**What is being asked**
Find every line in the records below that contains the string "artery", matching its case exactly, and copy each of those lines in full.

═════ Given entries ═════

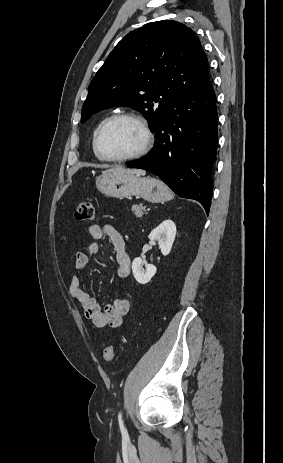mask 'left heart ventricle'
<instances>
[{"instance_id":"obj_1","label":"left heart ventricle","mask_w":283,"mask_h":463,"mask_svg":"<svg viewBox=\"0 0 283 463\" xmlns=\"http://www.w3.org/2000/svg\"><path fill=\"white\" fill-rule=\"evenodd\" d=\"M144 135L140 126L132 120L122 119L109 124L101 134L102 152L110 157H122L140 149Z\"/></svg>"}]
</instances>
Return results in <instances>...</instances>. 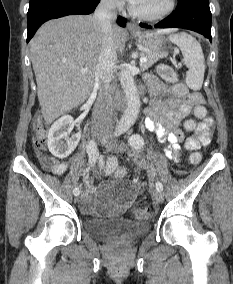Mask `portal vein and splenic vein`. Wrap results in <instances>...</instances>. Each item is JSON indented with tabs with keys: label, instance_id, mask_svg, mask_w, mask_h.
<instances>
[{
	"label": "portal vein and splenic vein",
	"instance_id": "1",
	"mask_svg": "<svg viewBox=\"0 0 233 284\" xmlns=\"http://www.w3.org/2000/svg\"><path fill=\"white\" fill-rule=\"evenodd\" d=\"M147 61L146 57H141L140 58V63H145ZM87 72V68H83L82 69V73H86Z\"/></svg>",
	"mask_w": 233,
	"mask_h": 284
}]
</instances>
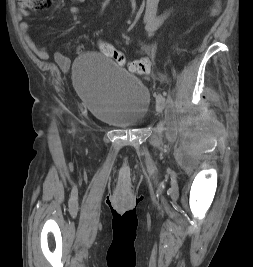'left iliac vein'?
Masks as SVG:
<instances>
[{
    "mask_svg": "<svg viewBox=\"0 0 253 267\" xmlns=\"http://www.w3.org/2000/svg\"><path fill=\"white\" fill-rule=\"evenodd\" d=\"M156 111H157L159 114L162 113L163 108H162V105H161L160 103H157V105H156Z\"/></svg>",
    "mask_w": 253,
    "mask_h": 267,
    "instance_id": "1",
    "label": "left iliac vein"
}]
</instances>
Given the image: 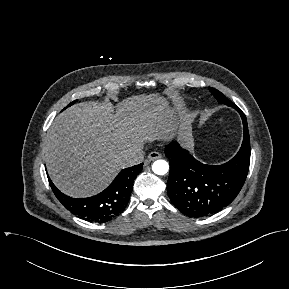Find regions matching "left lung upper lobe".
<instances>
[{"mask_svg":"<svg viewBox=\"0 0 289 289\" xmlns=\"http://www.w3.org/2000/svg\"><path fill=\"white\" fill-rule=\"evenodd\" d=\"M209 90L213 94V96L218 100V102L224 103L228 106H232L235 109L238 108L234 103H232L229 99H227L220 91L211 87H209Z\"/></svg>","mask_w":289,"mask_h":289,"instance_id":"5c2ea615","label":"left lung upper lobe"}]
</instances>
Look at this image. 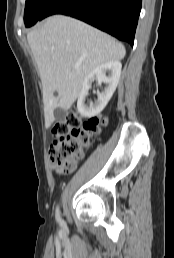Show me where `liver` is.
Returning <instances> with one entry per match:
<instances>
[{
    "instance_id": "1",
    "label": "liver",
    "mask_w": 174,
    "mask_h": 258,
    "mask_svg": "<svg viewBox=\"0 0 174 258\" xmlns=\"http://www.w3.org/2000/svg\"><path fill=\"white\" fill-rule=\"evenodd\" d=\"M27 40L42 81L47 127L54 122L57 107H71L91 71L126 54L125 47L114 38L63 15L47 18L27 34ZM74 65L79 67L75 69Z\"/></svg>"
}]
</instances>
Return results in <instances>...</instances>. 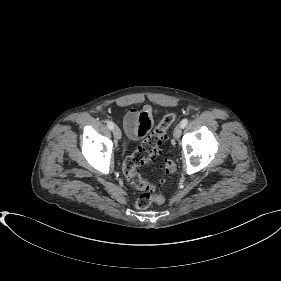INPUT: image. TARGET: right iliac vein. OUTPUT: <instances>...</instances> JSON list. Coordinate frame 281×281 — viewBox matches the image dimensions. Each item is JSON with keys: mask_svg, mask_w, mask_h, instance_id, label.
Wrapping results in <instances>:
<instances>
[{"mask_svg": "<svg viewBox=\"0 0 281 281\" xmlns=\"http://www.w3.org/2000/svg\"><path fill=\"white\" fill-rule=\"evenodd\" d=\"M113 135H114V138L116 140H120L121 139V131H120V129L118 127H114Z\"/></svg>", "mask_w": 281, "mask_h": 281, "instance_id": "1", "label": "right iliac vein"}]
</instances>
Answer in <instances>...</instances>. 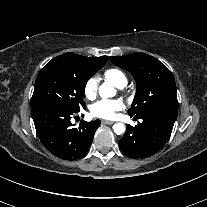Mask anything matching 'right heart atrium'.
<instances>
[{"label": "right heart atrium", "instance_id": "1", "mask_svg": "<svg viewBox=\"0 0 207 207\" xmlns=\"http://www.w3.org/2000/svg\"><path fill=\"white\" fill-rule=\"evenodd\" d=\"M98 88V81L95 77L89 78L83 88L84 94L87 98H93L96 95Z\"/></svg>", "mask_w": 207, "mask_h": 207}]
</instances>
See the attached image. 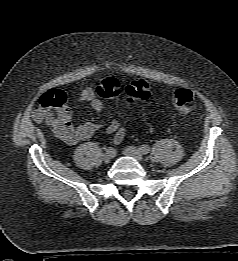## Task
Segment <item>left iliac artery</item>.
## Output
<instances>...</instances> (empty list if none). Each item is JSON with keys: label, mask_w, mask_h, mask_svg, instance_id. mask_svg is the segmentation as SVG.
Returning a JSON list of instances; mask_svg holds the SVG:
<instances>
[{"label": "left iliac artery", "mask_w": 238, "mask_h": 261, "mask_svg": "<svg viewBox=\"0 0 238 261\" xmlns=\"http://www.w3.org/2000/svg\"><path fill=\"white\" fill-rule=\"evenodd\" d=\"M139 150L142 154H147L150 151V147L148 145H141L139 146Z\"/></svg>", "instance_id": "left-iliac-artery-1"}]
</instances>
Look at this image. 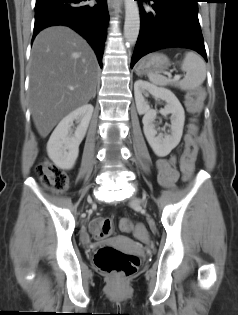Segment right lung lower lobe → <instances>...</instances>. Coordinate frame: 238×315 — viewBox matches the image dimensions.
<instances>
[{
	"label": "right lung lower lobe",
	"mask_w": 238,
	"mask_h": 315,
	"mask_svg": "<svg viewBox=\"0 0 238 315\" xmlns=\"http://www.w3.org/2000/svg\"><path fill=\"white\" fill-rule=\"evenodd\" d=\"M84 1L86 0H36L32 40L46 27L69 26L88 41L102 67L109 17L107 1L96 0L94 6L85 5Z\"/></svg>",
	"instance_id": "1"
}]
</instances>
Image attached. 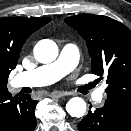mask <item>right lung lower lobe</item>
<instances>
[{
    "label": "right lung lower lobe",
    "mask_w": 131,
    "mask_h": 131,
    "mask_svg": "<svg viewBox=\"0 0 131 131\" xmlns=\"http://www.w3.org/2000/svg\"><path fill=\"white\" fill-rule=\"evenodd\" d=\"M37 103L29 94L12 97L7 88L0 90V131H34Z\"/></svg>",
    "instance_id": "1"
}]
</instances>
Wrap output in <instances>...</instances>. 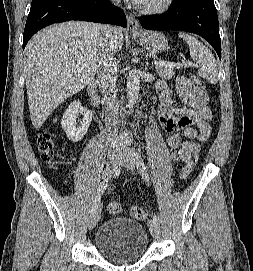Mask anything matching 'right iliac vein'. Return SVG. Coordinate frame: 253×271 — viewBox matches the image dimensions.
<instances>
[{
    "label": "right iliac vein",
    "instance_id": "63e3f726",
    "mask_svg": "<svg viewBox=\"0 0 253 271\" xmlns=\"http://www.w3.org/2000/svg\"><path fill=\"white\" fill-rule=\"evenodd\" d=\"M121 153L119 151L110 150L107 155V166H106V175L110 176L117 167V164L120 160ZM101 207H96V209L91 213L88 228L92 230L99 221L100 218Z\"/></svg>",
    "mask_w": 253,
    "mask_h": 271
}]
</instances>
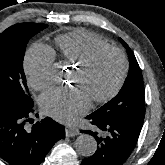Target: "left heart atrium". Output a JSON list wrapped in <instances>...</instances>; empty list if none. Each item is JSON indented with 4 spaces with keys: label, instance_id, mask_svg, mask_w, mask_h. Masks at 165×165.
I'll return each mask as SVG.
<instances>
[{
    "label": "left heart atrium",
    "instance_id": "1",
    "mask_svg": "<svg viewBox=\"0 0 165 165\" xmlns=\"http://www.w3.org/2000/svg\"><path fill=\"white\" fill-rule=\"evenodd\" d=\"M90 101L91 99L79 87L52 88L41 96L40 106L52 118L70 123L88 110Z\"/></svg>",
    "mask_w": 165,
    "mask_h": 165
}]
</instances>
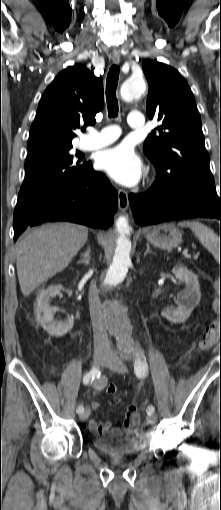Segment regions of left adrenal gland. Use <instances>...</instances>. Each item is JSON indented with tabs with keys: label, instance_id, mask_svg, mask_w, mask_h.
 <instances>
[{
	"label": "left adrenal gland",
	"instance_id": "left-adrenal-gland-1",
	"mask_svg": "<svg viewBox=\"0 0 221 510\" xmlns=\"http://www.w3.org/2000/svg\"><path fill=\"white\" fill-rule=\"evenodd\" d=\"M146 246H147V249H146V251L144 252V256H145V255H147L148 253H150V254H155V252L151 251V249H150V245H149V244H147Z\"/></svg>",
	"mask_w": 221,
	"mask_h": 510
}]
</instances>
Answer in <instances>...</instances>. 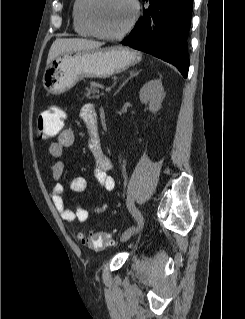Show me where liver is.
<instances>
[{
    "instance_id": "1",
    "label": "liver",
    "mask_w": 245,
    "mask_h": 319,
    "mask_svg": "<svg viewBox=\"0 0 245 319\" xmlns=\"http://www.w3.org/2000/svg\"><path fill=\"white\" fill-rule=\"evenodd\" d=\"M102 45L103 43L83 38H58L53 42L49 50L47 65L62 53L93 50Z\"/></svg>"
}]
</instances>
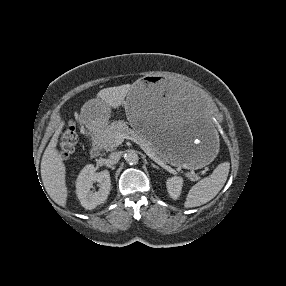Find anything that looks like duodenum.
<instances>
[{
    "instance_id": "obj_1",
    "label": "duodenum",
    "mask_w": 286,
    "mask_h": 286,
    "mask_svg": "<svg viewBox=\"0 0 286 286\" xmlns=\"http://www.w3.org/2000/svg\"><path fill=\"white\" fill-rule=\"evenodd\" d=\"M101 154V147L98 141V136L95 134L92 136V146L90 149V157L97 158Z\"/></svg>"
}]
</instances>
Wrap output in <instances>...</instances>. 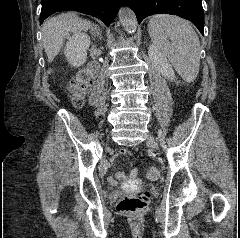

═════

**Task output**
Segment <item>left iliac artery</item>.
[{"label": "left iliac artery", "mask_w": 238, "mask_h": 261, "mask_svg": "<svg viewBox=\"0 0 238 261\" xmlns=\"http://www.w3.org/2000/svg\"><path fill=\"white\" fill-rule=\"evenodd\" d=\"M139 150L142 154H147L150 151V147L148 145H141L139 146Z\"/></svg>", "instance_id": "left-iliac-artery-1"}]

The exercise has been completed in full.